I had heard of the Portola expedition but didn’t remember what it was, and hadn’t really understood it to begin with. But when it was brought to my attention that an event would take place to mark the expedition’s 250th anniversary, I signed up. Hey, what better way to learn a little California history? The result is in Wednesday’s back-from-vacation column.
After probably two years of procrastination, I get it together to head to Riverside on a Saturday to check out two classic restaurants and a used bookstore — with the spur being two PST: LA/LA art shows, now on view. I write about the day trip in Friday’s column.
Donahoo’s Golden Chicken, 5749 Mission Blvd. (at Riverview), Rubidoux; open daily, 11 a.m. to 8:30 p.m.; cash only
Only three Donahoo’s chicken locations remain, I believe: Ontario, Pomona and Rubidoux, which is just west of Riverside. The chain’s history isn’t well-documented, which I’ll have to rectify sometime, but there used to be more locations around the state.
I’ve been to Ontario once or twice and to Pomona dozens of times, which is more a reflection of where I am when I want takeout rather than the relative quality. I’d never been to or seen the one in Rubidoux, but it was in my mind to try it one day.
That day came last Saturday, when I drove to Riverside for the afternoon. I ended my day at Donahoo’s, taking Mission west out of town and pulling up to Donahoo’s, in a standalone little building with what must be an original 1950s-’60s sign. It was kind of adorable. There’s only a couple of parking spaces, but the lot next door is good too since you won’t be there long.
It’s takeout only, just like the other Donahoo’s. I got the chicken strips box lunch ($7.55), which came with five pieces, a small salad, a roll and fries. They cook the chicken to order and it was ready in 10 minutes, handed over in a brown cardboard box inside a plastic bag. I got on the 60 Freeway when it met Mission at Valley View, headed home and ate there.
It was a different meal than Pomona: crinkle-cut fries, which they also do in Ontario and which are the original style, rather than the Pomona steak fries; a green salad, rather than slaw or macaroni as in Pomona; and a different, lighter batter for the chicken. It tended to slip off the chicken, which was disconcerting, but the taste was good. I liked the fries and roll; the iceberg salad was meh.
I ate half the meal that night and saved the other half for lunch the next day. Not bad for $7.55.
I would return, but probably won’t, given there are closer Donahoo’s, but I’m glad I went and am glad this one is still around. And yes, like Pomona but unlike Ontario, there’s a rooster on the roof.

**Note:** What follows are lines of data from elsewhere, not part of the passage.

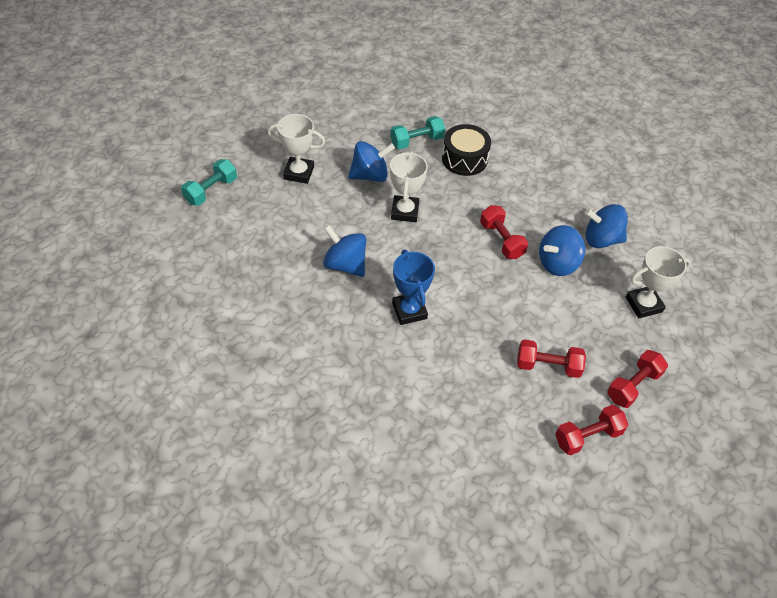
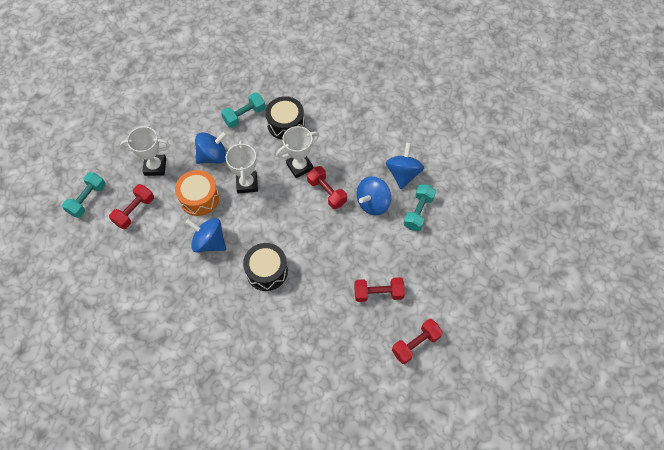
camera: 10 degrees left, 10 degrees up
(343, 215) = (199, 198): none -> orange drum
(409, 311) = (267, 271): blue trophy -> black drum
(601, 239) = (403, 174): blue spinning top -> blue spinning top turned 105 degrees clockwise
(614, 285) = (418, 212): none -> turquoise dumbbell
(633, 385) = (443, 294): red dumbbell -> red dumbbell (134, 211)
(643, 304) = (442, 224): white trophy -> white trophy (299, 166)

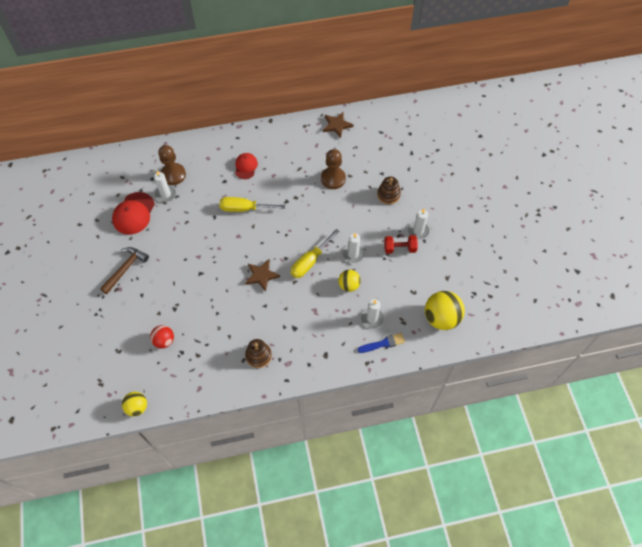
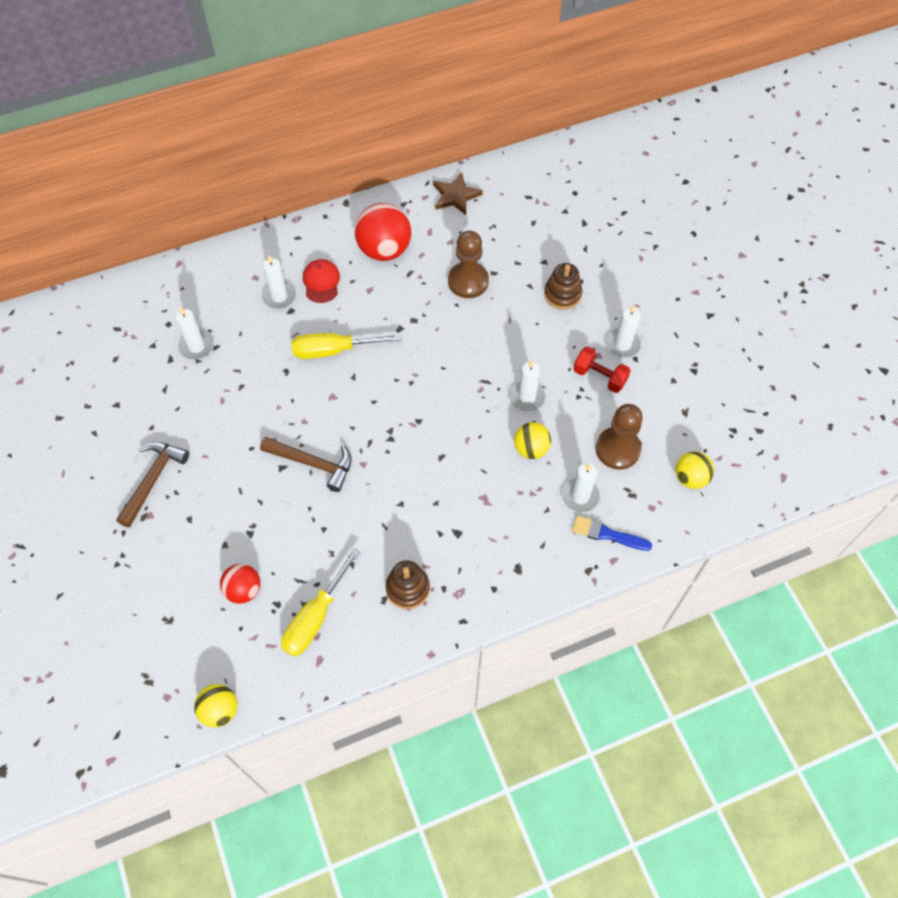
camera: 10 degrees left, 0 degrees up
(134, 213) = (149, 386): red cap -> none
(173, 175) = (203, 312): brown pawn -> brown pawn (617, 449)
(219, 171) = (279, 296): none -> white candle
(219, 274) = (313, 463): none -> brown hammer
(261, 275) = (384, 455): brown star -> none
(287, 152) = (384, 250): none -> red ball
(310, 261) = (460, 420): yellow screwdriver -> yellow screwdriver (315, 617)
(383, 343) = (607, 534): blue brush -> blue brush turned 135 degrees counterclockwise
(399, 248) = (599, 377): red dumbbell -> red dumbbell turned 45 degrees clockwise
(441, 318) = (690, 478): yellow ball -> yellow ball, size x0.59

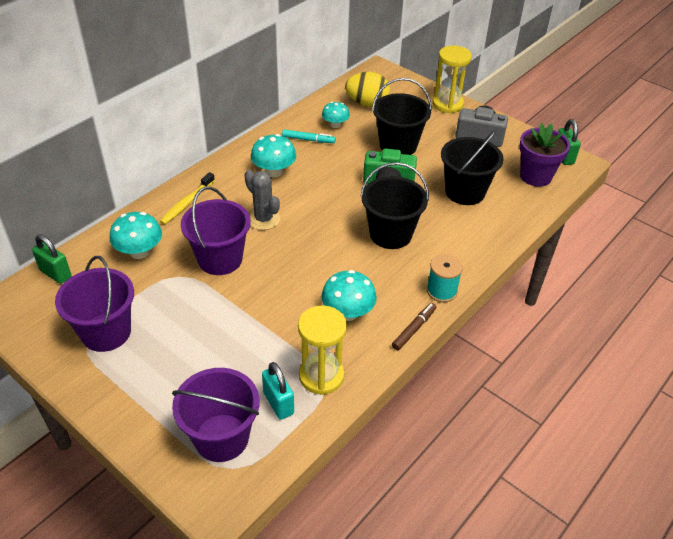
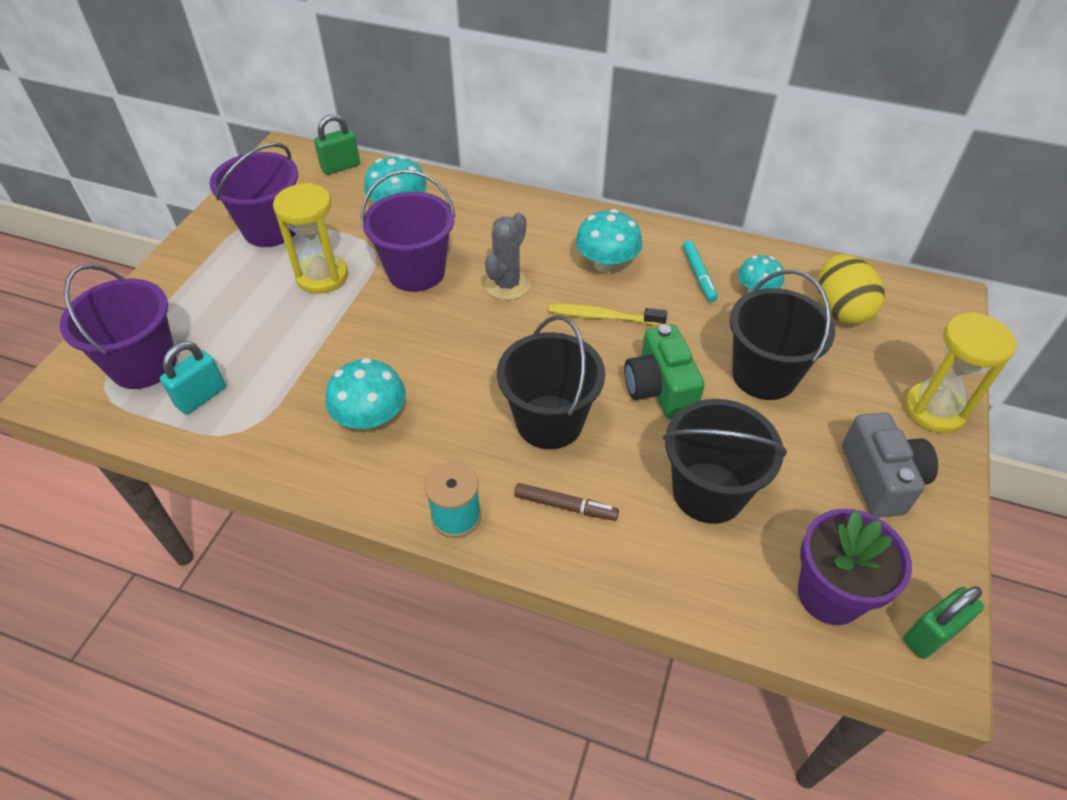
camera: 70 degrees right, 5 degrees up
(55, 274) = (340, 167): green padlock -> green padlock turned 45 degrees clockwise
(187, 203) = (499, 213): yellow toothbrush -> yellow toothbrush (604, 317)
(321, 376) = (252, 424): yellow hourglass -> yellow hourglass (322, 276)
(414, 329) = (365, 501): brown marker -> brown marker (565, 506)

Have you seen the Taft Chair at Riverside’s Mission Inn?
When President William Howard Taft visited the baroque hotel in 1909, a special chair was built to support his 350-pound frame. This followed an infamous incident in which the 27th president got stuck in a bathtub and it took five men to haul him out. Taft is said to have initially declined the chair but was persuaded to use it, which he did under the proviso that he not be photographed in it.
It’s there in the Inn’s lobby, where anyone can take a load off — but probably not as big a load off as Taft could — and unlike Taft will welcome being photographed doing so.

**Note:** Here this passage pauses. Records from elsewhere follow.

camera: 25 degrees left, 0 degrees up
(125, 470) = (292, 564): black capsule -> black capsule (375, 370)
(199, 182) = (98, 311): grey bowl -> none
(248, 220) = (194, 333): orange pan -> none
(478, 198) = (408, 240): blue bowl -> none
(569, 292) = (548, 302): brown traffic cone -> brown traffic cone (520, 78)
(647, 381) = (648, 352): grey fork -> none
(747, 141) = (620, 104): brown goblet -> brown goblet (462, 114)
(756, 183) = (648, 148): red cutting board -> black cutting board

A few paces away is the grandly named Presidential Lounge and portraits of the 10 presidents who’ve visited the inn.
In other excellent trivia notes, Richard and Pat Nixon were married in what is now the Presidential Lounge and Ronald and Nancy Reagan honeymooned at the inn.
I’d idly wanted an excuse to visit the Nixon Library in Yorba Linda since its overhaul in October. With all the comparisons of Trump and Nixon the past week or two, a light bulb went off and I decided now was the time. I visited Wednesday morning and write about the experience in Sunday’s unexpected column. Above, Army One, the helicopter that flew Nixon away from the White House on Aug. 9, 1974.